## ABOUT THIS TASK
Every line containing the string "congue" is to be copied from the records.

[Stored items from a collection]
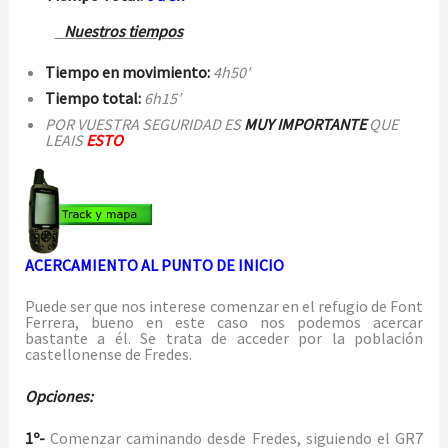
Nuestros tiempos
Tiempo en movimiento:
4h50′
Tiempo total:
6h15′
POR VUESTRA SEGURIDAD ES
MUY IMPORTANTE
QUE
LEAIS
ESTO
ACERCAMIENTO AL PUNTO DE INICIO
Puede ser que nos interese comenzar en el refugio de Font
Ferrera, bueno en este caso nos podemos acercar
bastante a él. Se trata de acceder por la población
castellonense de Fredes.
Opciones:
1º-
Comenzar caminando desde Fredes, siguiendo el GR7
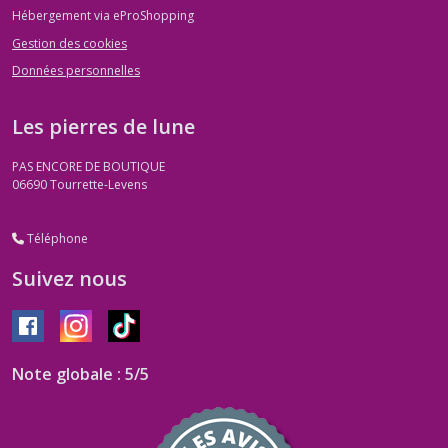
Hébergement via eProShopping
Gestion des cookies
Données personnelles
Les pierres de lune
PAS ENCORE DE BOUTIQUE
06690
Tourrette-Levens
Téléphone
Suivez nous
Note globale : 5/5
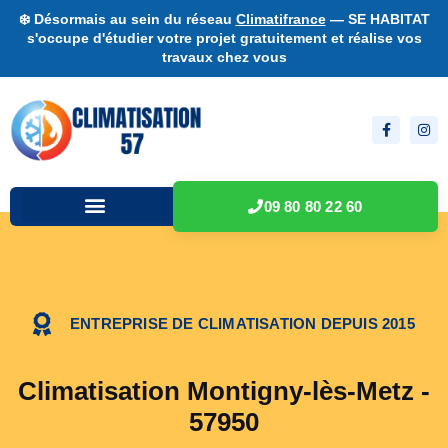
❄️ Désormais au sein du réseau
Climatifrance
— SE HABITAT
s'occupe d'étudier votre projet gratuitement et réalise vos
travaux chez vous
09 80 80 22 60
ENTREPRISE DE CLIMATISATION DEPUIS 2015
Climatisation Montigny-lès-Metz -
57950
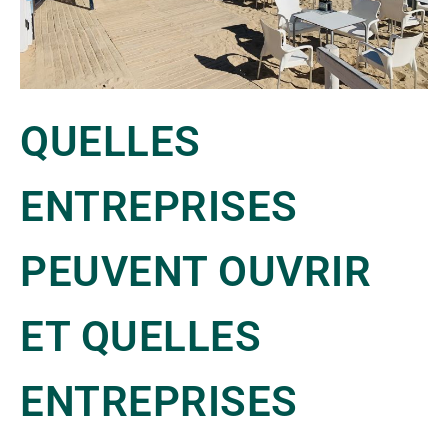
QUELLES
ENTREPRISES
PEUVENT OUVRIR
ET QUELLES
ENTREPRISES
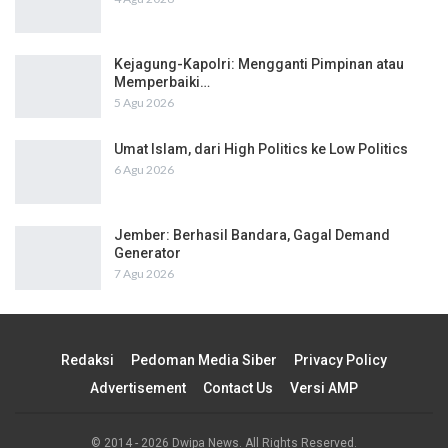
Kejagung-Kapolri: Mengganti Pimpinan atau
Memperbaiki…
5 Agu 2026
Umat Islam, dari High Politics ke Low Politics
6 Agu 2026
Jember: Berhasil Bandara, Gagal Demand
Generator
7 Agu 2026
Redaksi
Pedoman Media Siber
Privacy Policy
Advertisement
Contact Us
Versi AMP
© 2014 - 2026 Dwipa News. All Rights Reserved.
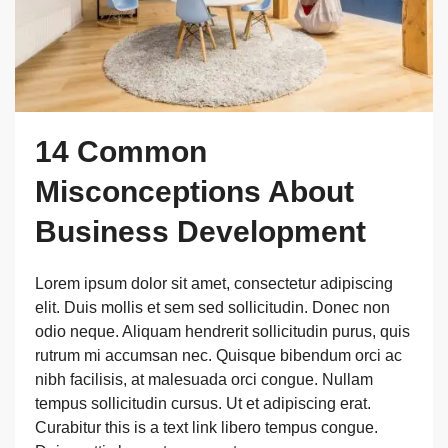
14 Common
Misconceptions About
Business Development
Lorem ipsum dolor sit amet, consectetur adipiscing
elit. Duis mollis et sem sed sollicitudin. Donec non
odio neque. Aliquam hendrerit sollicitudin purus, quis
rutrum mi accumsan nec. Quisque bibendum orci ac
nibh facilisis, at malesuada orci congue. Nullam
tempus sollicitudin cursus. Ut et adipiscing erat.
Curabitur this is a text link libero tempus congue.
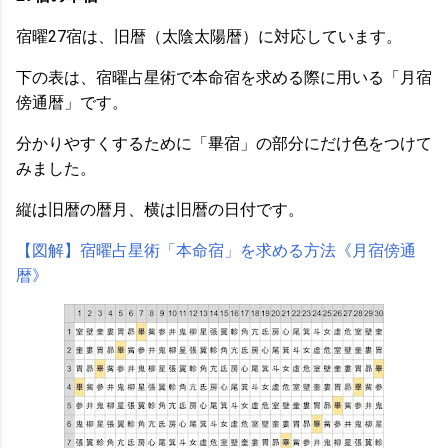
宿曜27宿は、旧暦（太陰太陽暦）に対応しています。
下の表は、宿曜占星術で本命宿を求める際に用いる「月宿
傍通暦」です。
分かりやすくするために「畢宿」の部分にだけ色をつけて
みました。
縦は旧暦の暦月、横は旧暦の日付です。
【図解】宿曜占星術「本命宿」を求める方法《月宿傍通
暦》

## WRITTEN RESPONSE
nibh facilisis, at malesuada orci congue. Nullam
Curabitur this is a text link libero tempus congue.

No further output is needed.